Handily, most people who would use this will look for generations that are good enough to work. Not necessarily absolute reality.

Black cat peeking through a gap between pink curtains from outside a window, green plants and dried flowers on the windowsill, soft daylight illuminating the scene

Original shot [left], AI-extended version [right]

In a test image of a cat on a windowsill, it neatly created an extra curtain to one side, more dead plants to the other. It even made more window above the cat's head, complete with condensation.

However, I know full well that the painted window frame on the left of the shot is completely incorrect. It should be plastic frames, but instead, it's deteriorating painted wood.

This certainly doesn't mean the resulting expansion of the image is ugly. Far from it.

Nighttime city street with cars and motorcycles, bright streetlights, a glowing blue-lit stone wall in the background, traffic signs, and tiled sidewalk in the foreground

Late night in Cardiff original [left] and expansion [right]. Note the left pole's position and odd-shaped sign.

Another shot of a street corner and a castle late at night is decently enlarged too. Bollards, poles, and other traffic are all generated well, and most of it fits the scene.

That said, a visible back of a road sign seems off, in part because it seems like a slightly incorrect shape. The pole's placement also doesn't quite line up with the road layout either.

Wide marble staircase in a modern building, flanked by glass and white walls, with metal railings and a dark vertical sign glowing at the top landing

The original shot in an Apple Store in Rome [left], the extended version [middle], and a real shot of what's actually in the expanded bit [right]

A shot of a real Apple Store staircase in Rome was used to try and compare the AI's guesswork with reality.

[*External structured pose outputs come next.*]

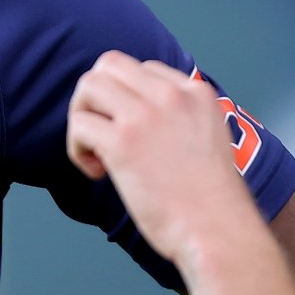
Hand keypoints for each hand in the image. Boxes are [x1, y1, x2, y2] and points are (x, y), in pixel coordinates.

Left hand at [66, 53, 261, 267]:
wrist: (217, 230)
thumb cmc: (212, 202)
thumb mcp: (210, 139)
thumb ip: (181, 120)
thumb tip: (140, 121)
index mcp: (196, 93)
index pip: (145, 70)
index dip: (128, 99)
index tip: (133, 133)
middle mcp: (171, 95)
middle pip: (110, 64)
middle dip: (96, 96)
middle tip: (101, 132)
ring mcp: (145, 116)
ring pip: (89, 85)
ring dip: (81, 116)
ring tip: (95, 149)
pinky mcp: (123, 143)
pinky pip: (79, 125)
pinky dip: (77, 149)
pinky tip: (98, 172)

The resulting expansion simply added more stairs and glass to the shot, which again looked appropriate.

In reality, there were doors and no extra steps, but Photos didn't know about that.

Hallucinations are possible

Don't misunderstand the testing here. We are more interested in Extend coming up with a plausible way to add extra scenery and objects to a photograph.

Plausible and looking good without errors is the game here. And overall, it does quite well.

But even so, it is still susceptible to the occasional misstep.

Two airport ground crew in orange uniforms walk on the tarmac near a white van, baggage carts, and terminal buildings with jet bridges under a clear blue sky

An airport in Rome [left], and the generated expansion [right]. Note the floating truck...

In one shot of an airport in Rome, the initial result seems plausible. The buildings extend sensibly into the background, and at first glance, everything seems plausible.

That is, until you check out the yellow and red vehicle on the right-hand side. It appears that the AI decided that the weird tire and metal siding of something was an oddly short truck.

It would've been a good guess, had it not been rendered to be floating about a foot off the ground.

Airport service vehicles on a tarmac, including small yellow and red tow trucks and equipment carts, with safety barriers, gas cylinders, and industrial buildings in the sunny background

A close-up of the generated truck [left], and the real-world vehicle that was actually there [right]

Searching for other shots from the time reveals it is a movable conveyor used to load luggage on and off aircraft.

To be fair to it, the original image only had a small section of a vehicle showing, and it does look like the back of a truck if you ignore the shadows. It does have to generate based on what information it has available, no matter how small the item fragment is.

This does mean that, if you have unusual elements sticking in from the sides of your original shot, you may want to fix that first. You could use Clean Up to get rid of the oddity before extending the frame, otherwise you're leaving it all up to chance.

Overall, Extend is a logical continuation of the generative AI tool that Apple had before, and one that works reasonably well.

It has the potential to go wrong, just like the nightmare fuel generated by Spatial Reframe if you're not careful. So long as you aren't expecting perfect reality and just want the elements to be "good enough," then Extend is up to the task.